As far as the Cup was concerned therefore, it was like a one-horse race; and it was no different in the hunt for the Shield. In another awesome display, Barbados knocked off Trinidad and Tobago by nine wickets in the semi-finals and Jamaica by seven wickets in the final.

Barbados were the best - no doubt about that, and looking at the scoresheets, they were the best, not only because of the performance of youngsters like pacer Tino Best and batsman Kurt Wilkinson, but also and unlike Jamaica, because their leading players delivered.

With five players - batsmen Christopher Gayle, Wavell Hinds, Marlon Samuels and Ricardo Powell and fast bowler Jermaine Lawson - out of action for most of the time because of the World Cup, Jamaica, winners of the Shield in 2001, winners of the Cup and runners-up in the Shield in 2002, were not expected to win the Cup.

The hope, however, was that they would finish in the top four, and with their big guns back for the semi-finals and final, they would win the Shield.

WENT DOWN WITHOUT A FIGHT

That, however, was not to be, and with Barbados playing so well, the disappointment was not that they did not win after edging out defending champions Guyana in the semi-finals.

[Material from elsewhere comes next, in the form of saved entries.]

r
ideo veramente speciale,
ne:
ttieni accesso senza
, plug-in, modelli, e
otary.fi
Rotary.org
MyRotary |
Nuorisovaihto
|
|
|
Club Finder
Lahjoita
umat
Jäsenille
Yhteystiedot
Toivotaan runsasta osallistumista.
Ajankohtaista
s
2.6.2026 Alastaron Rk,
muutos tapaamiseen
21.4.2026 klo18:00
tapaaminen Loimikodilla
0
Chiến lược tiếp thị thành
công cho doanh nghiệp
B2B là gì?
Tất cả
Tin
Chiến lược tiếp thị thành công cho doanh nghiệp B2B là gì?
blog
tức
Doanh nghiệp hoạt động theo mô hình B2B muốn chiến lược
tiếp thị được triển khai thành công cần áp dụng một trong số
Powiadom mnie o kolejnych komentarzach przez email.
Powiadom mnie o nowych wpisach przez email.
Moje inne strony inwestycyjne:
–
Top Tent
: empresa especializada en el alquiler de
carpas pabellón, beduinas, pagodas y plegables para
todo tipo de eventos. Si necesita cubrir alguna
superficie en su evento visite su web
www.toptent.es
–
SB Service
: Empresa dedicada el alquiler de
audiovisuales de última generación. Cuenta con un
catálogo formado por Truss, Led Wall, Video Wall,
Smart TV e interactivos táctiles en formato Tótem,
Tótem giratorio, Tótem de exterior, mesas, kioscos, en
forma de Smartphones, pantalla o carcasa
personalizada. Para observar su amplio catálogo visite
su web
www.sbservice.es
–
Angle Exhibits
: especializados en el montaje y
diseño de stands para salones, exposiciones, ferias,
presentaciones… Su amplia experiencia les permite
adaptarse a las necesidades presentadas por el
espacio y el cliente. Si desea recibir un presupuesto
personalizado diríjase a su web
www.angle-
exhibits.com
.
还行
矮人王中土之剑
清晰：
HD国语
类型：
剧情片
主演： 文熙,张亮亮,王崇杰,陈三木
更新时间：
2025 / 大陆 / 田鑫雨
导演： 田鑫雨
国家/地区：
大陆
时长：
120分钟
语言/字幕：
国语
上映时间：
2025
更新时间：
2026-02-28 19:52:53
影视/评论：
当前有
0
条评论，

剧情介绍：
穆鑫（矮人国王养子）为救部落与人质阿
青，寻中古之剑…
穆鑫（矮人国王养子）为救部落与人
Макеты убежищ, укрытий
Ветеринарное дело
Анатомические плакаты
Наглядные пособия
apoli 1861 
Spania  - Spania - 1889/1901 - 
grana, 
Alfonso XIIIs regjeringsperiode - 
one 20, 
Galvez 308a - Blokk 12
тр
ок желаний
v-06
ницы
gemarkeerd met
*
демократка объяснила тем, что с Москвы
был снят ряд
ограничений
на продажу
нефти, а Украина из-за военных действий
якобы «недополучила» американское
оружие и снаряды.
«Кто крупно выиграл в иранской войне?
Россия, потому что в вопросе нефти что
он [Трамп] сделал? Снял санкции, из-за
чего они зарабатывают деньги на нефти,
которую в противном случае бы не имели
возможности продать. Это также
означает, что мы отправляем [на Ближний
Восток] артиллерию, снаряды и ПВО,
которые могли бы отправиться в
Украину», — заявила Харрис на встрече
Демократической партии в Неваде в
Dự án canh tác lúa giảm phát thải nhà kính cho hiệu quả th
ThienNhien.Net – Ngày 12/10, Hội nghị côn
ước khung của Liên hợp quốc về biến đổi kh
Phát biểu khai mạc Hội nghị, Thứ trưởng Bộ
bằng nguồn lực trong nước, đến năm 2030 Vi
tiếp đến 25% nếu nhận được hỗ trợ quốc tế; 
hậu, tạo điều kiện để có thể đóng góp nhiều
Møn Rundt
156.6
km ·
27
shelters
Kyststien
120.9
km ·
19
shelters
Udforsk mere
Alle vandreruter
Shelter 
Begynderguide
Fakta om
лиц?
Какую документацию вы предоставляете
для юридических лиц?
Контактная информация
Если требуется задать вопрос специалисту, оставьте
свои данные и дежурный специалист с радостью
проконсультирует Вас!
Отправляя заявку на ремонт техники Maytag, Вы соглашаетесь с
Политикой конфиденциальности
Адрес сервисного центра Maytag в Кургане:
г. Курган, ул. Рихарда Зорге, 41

The disappointment was that they went down without a fight, and with allrounder David Bernard Jnr., batsman Brenton Parchment, and pacer Jerome Taylor performing, not because of their youngsters, but because their big guns did not fire.

Unlike Shivnarine Chanderpaul and Carl Hooper who returned from the World Cup and scored 145 and 109, and 130 not out respectively for Guyana, Brian Lara whose scores included 53 and 152 for Trinidad and Tobago, and Pedro Collins - three for 44 and three for 36, Corey Collymore - five for 65 and five for 44, and Vasbert Drakes - six for 31 and three for 44 - who did so well for Barbados, Jamaica's West Indies players let them down.

In two matches, Gayle scored 21 and two, 19 and 21; in three matches, Hinds scored 0 and 18, 58 and 25, 22 and two; in three matches, Marlon Samuels scored 26 and 32, 79 and five, six and 13; and in two matches, Ricardo Powell scored four and 10, four and zero.

Those figures show that in 20 innings between the team's four batsmen who participated in the World Cup, only twice did they come up with a reasonable score.

Remembering that even the best batsmen can fail - and sometimes for a number of innings, that, however, was not the real disappointment. The real disappointment was the approach of Jamaica's West Indies batsmen to the job of scoring runs - the careless, reckless strokes that suggested it did not matter to them whether they performed or not, whether Jamaica won or not, and which led to their downfall.